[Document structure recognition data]
⟨

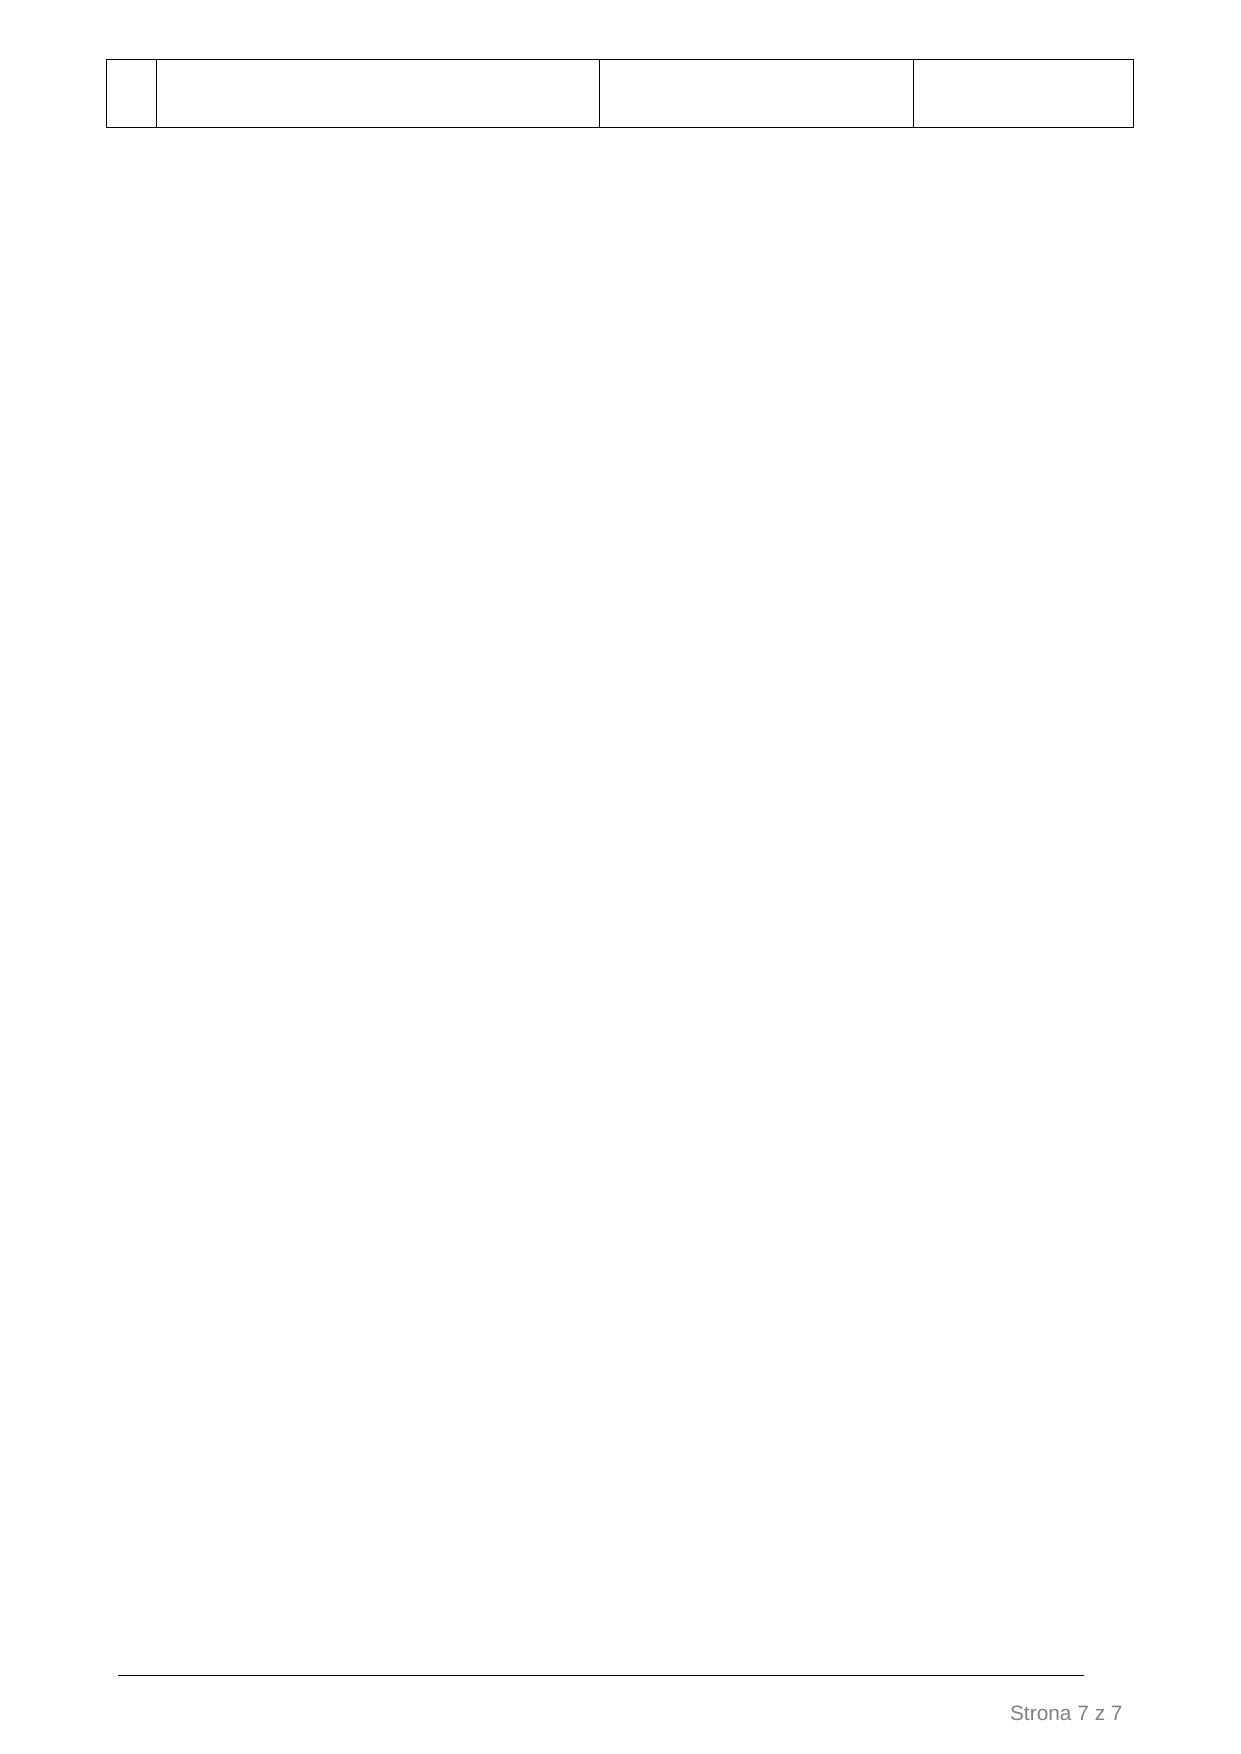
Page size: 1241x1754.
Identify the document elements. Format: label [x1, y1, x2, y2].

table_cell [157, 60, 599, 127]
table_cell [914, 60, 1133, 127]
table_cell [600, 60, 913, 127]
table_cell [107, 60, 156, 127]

⟩

An exact transcription of the records above is needed, with no pictures included.

Page size: 1241x1754.
Identify the document elements. Format: label [x1, y1, x2, y2].

table_cell [157, 60, 599, 127]
table_cell [914, 60, 1133, 127]
table_cell [600, 60, 913, 127]
table_cell [107, 60, 156, 127]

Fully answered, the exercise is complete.